The above statements regarding pliannacological properties are based on the results of corresponding pharmacological tests in customary test procedures. Thus, the novel β-blocking compounds show inhibition of isoproterenol-induced tachycardia in isolated guinea pig hearts in a concentration range of about 0.001 / μg / ml to about 3 / Ug / ml, and on the anesthetized, reserpine-pretreated cat in a dose range of about 0.001 mg / kg to about 10 mg / kg when given intravenously. Blockade of vascular β receptors is by inhibition of isoproterenol-induced vasodilation in the vascular area the A * femoralie on the anesthetized reserpine pretreated cat when administered intravenously in a dose range of about 0.003 mg / kg to about 30 mg / kg.
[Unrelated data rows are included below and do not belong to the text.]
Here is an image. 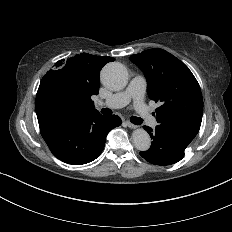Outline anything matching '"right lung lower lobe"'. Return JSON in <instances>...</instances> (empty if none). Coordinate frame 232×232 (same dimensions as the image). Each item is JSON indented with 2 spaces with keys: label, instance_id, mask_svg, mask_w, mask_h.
<instances>
[{
  "label": "right lung lower lobe",
  "instance_id": "1",
  "mask_svg": "<svg viewBox=\"0 0 232 232\" xmlns=\"http://www.w3.org/2000/svg\"><path fill=\"white\" fill-rule=\"evenodd\" d=\"M40 132L52 154L61 161L81 165L102 152L109 131L121 124L116 115L65 110L37 114Z\"/></svg>",
  "mask_w": 232,
  "mask_h": 232
}]
</instances>
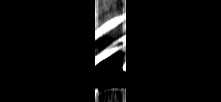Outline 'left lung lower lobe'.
Returning <instances> with one entry per match:
<instances>
[{
  "label": "left lung lower lobe",
  "instance_id": "left-lung-lower-lobe-1",
  "mask_svg": "<svg viewBox=\"0 0 221 102\" xmlns=\"http://www.w3.org/2000/svg\"><path fill=\"white\" fill-rule=\"evenodd\" d=\"M142 68L138 59L134 58V51L126 46L111 58L94 62L93 66L84 74L82 83L89 86L137 87L142 77Z\"/></svg>",
  "mask_w": 221,
  "mask_h": 102
}]
</instances>
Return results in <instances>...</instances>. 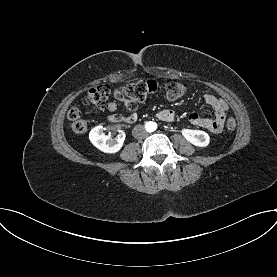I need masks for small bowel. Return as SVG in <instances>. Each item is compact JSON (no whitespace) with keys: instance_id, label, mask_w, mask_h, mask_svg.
Instances as JSON below:
<instances>
[{"instance_id":"c3829d8e","label":"small bowel","mask_w":277,"mask_h":277,"mask_svg":"<svg viewBox=\"0 0 277 277\" xmlns=\"http://www.w3.org/2000/svg\"><path fill=\"white\" fill-rule=\"evenodd\" d=\"M114 96L117 100L122 101L124 103L125 107L130 111V114L127 116H124L122 114L117 113L116 112L118 110L117 103L110 102L107 105V109L109 110V112H111V114L108 115L107 119L110 122H114V123L135 122L137 119V114H136L137 104L125 98L120 93L119 89H115ZM203 98H204V101L214 110V118L204 117L199 115L198 113H191L188 116V121L192 125L204 128L211 133L219 134L223 131V128H224L228 105L223 99L218 98L211 93H205ZM157 117L162 121L171 122V121H174L175 119V113L172 110L165 109L160 111L157 114ZM229 119H233V118L230 117L228 118V120Z\"/></svg>"}]
</instances>
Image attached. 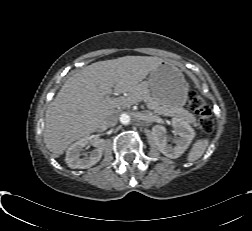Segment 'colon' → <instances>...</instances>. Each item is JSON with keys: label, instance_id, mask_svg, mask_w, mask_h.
Wrapping results in <instances>:
<instances>
[{"label": "colon", "instance_id": "1", "mask_svg": "<svg viewBox=\"0 0 252 231\" xmlns=\"http://www.w3.org/2000/svg\"><path fill=\"white\" fill-rule=\"evenodd\" d=\"M189 109L197 116L201 130L211 133L214 129V119L206 102L196 92L188 94Z\"/></svg>", "mask_w": 252, "mask_h": 231}]
</instances>
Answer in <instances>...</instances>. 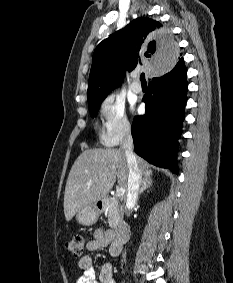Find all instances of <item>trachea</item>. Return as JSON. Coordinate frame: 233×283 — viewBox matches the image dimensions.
Masks as SVG:
<instances>
[{"instance_id":"3493384b","label":"trachea","mask_w":233,"mask_h":283,"mask_svg":"<svg viewBox=\"0 0 233 283\" xmlns=\"http://www.w3.org/2000/svg\"><path fill=\"white\" fill-rule=\"evenodd\" d=\"M140 80H141V83H146L145 74L144 73L141 74Z\"/></svg>"}]
</instances>
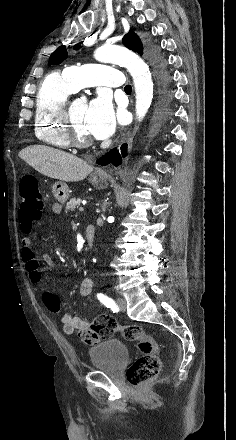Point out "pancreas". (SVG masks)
<instances>
[{
	"label": "pancreas",
	"instance_id": "pancreas-1",
	"mask_svg": "<svg viewBox=\"0 0 236 440\" xmlns=\"http://www.w3.org/2000/svg\"><path fill=\"white\" fill-rule=\"evenodd\" d=\"M80 203H81V199H80V198H78V199H76V198L71 199V200L66 204L65 212L68 213V212H70V211H74L75 208H76L77 206L80 205Z\"/></svg>",
	"mask_w": 236,
	"mask_h": 440
}]
</instances>
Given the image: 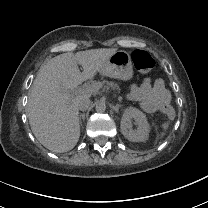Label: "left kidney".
I'll use <instances>...</instances> for the list:
<instances>
[{"label":"left kidney","mask_w":208,"mask_h":208,"mask_svg":"<svg viewBox=\"0 0 208 208\" xmlns=\"http://www.w3.org/2000/svg\"><path fill=\"white\" fill-rule=\"evenodd\" d=\"M134 123V128L132 129ZM121 132L131 142L145 141L148 137V123L145 115L136 108L124 111L121 118Z\"/></svg>","instance_id":"1"}]
</instances>
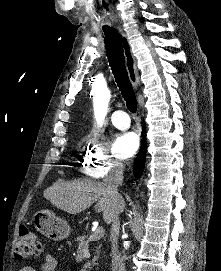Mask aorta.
Instances as JSON below:
<instances>
[{"label":"aorta","instance_id":"762f6f07","mask_svg":"<svg viewBox=\"0 0 221 271\" xmlns=\"http://www.w3.org/2000/svg\"><path fill=\"white\" fill-rule=\"evenodd\" d=\"M110 101V92L105 91L104 93L98 94L95 98V117L98 123H102L106 114L107 108ZM128 242H124V246L128 247Z\"/></svg>","mask_w":221,"mask_h":271}]
</instances>
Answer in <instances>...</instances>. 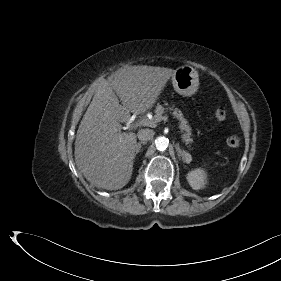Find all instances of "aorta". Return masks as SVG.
<instances>
[{
  "label": "aorta",
  "mask_w": 281,
  "mask_h": 281,
  "mask_svg": "<svg viewBox=\"0 0 281 281\" xmlns=\"http://www.w3.org/2000/svg\"><path fill=\"white\" fill-rule=\"evenodd\" d=\"M168 144H169V140L164 136H160L155 140L156 148L159 151L166 150V148L168 147Z\"/></svg>",
  "instance_id": "obj_1"
}]
</instances>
The caused by the compounds of formula I block the tracheal ß-receptors can be by means of the inhibition induced by isoprenaline relaxation at the iso "profiled guinea pig trachea in a concentration range of about 0.001 ax mol / Iiter to about 30 Al mol / liter demonstrate ·

The ISA of the β-blocking compounds of the formula I results from the increase in the basal heart rate in the anesthetized cat pretreated with reserpine, which results, for example, in intravenous administration of 1- / 2- (3-carbamoyl-4-hydroxy phenoxy) ethylamino / -3-Z2- (2,3-dihydrosopropyl) phenoxy / -2-propanol in a dose range of from about 0.001 mg / kg to about 1 mg / kg. »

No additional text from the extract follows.